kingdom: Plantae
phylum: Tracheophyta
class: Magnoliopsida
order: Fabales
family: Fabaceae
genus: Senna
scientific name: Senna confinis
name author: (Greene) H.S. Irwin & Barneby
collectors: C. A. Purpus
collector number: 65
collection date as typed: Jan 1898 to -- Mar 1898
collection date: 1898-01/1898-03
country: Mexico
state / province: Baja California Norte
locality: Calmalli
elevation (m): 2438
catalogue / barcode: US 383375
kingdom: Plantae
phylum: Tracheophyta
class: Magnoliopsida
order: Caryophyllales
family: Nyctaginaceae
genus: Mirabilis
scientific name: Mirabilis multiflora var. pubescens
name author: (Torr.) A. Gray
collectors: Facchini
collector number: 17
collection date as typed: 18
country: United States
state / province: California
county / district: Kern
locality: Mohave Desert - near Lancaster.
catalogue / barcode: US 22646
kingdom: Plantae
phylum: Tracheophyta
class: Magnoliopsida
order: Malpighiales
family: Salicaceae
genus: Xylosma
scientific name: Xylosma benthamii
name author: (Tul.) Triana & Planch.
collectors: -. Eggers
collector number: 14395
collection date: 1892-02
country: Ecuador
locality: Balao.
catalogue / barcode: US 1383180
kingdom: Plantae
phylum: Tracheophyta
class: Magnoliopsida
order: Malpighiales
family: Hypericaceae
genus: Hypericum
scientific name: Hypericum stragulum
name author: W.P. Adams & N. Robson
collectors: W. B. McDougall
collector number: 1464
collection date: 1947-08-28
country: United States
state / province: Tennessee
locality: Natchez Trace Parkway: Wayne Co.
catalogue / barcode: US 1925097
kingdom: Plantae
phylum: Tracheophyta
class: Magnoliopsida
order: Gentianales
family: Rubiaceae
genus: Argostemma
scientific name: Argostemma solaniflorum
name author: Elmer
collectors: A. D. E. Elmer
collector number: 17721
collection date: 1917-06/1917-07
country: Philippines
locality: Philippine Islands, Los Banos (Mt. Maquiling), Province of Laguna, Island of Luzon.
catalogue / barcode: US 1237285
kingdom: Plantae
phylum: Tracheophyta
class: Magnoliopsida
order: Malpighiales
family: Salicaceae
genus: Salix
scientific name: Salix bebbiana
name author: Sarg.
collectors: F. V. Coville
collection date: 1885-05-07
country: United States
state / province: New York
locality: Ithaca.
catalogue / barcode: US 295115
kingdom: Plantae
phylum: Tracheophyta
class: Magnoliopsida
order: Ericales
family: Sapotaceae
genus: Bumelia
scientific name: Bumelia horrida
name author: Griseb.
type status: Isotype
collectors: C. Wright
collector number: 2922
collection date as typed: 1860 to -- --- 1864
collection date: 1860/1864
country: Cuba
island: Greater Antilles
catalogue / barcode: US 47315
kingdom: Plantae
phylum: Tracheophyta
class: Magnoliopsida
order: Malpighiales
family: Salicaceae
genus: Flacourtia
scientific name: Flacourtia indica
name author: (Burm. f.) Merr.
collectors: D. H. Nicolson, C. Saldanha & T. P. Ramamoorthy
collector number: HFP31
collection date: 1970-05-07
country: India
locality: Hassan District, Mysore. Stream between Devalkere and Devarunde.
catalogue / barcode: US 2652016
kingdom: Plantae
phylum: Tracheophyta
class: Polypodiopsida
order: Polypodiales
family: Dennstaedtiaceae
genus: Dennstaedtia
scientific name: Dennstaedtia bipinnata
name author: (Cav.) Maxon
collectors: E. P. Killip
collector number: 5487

PROBLEM DETAILS:
Return the lines of the records unchanged, from the line containing "family: Fabaceae" up to and including the line containing "collectors: -. Eggers".

PROBLEM SOLUTION:
family: Fabaceae
genus: Senna
scientific name: Senna confinis
name author: (Greene) H.S. Irwin & Barneby
collectors: C. A. Purpus
collector number: 65
collection date as typed: Jan 1898 to -- Mar 1898
collection date: 1898-01/1898-03
country: Mexico
state / province: Baja California Norte
locality: Calmalli
elevation (m): 2438
catalogue / barcode: US 383375
kingdom: Plantae
phylum: Tracheophyta
class: Magnoliopsida
order: Caryophyllales
family: Nyctaginaceae
genus: Mirabilis
scientific name: Mirabilis multiflora var. pubescens
name author: (Torr.) A. Gray
collectors: Facchini
collector number: 17
collection date as typed: 18
country: United States
state / province: California
county / district: Kern
locality: Mohave Desert - near Lancaster.
catalogue / barcode: US 22646
kingdom: Plantae
phylum: Tracheophyta
class: Magnoliopsida
order: Malpighiales
family: Salicaceae
genus: Xylosma
scientific name: Xylosma benthamii
name author: (Tul.) Triana & Planch.
collectors: -. Eggers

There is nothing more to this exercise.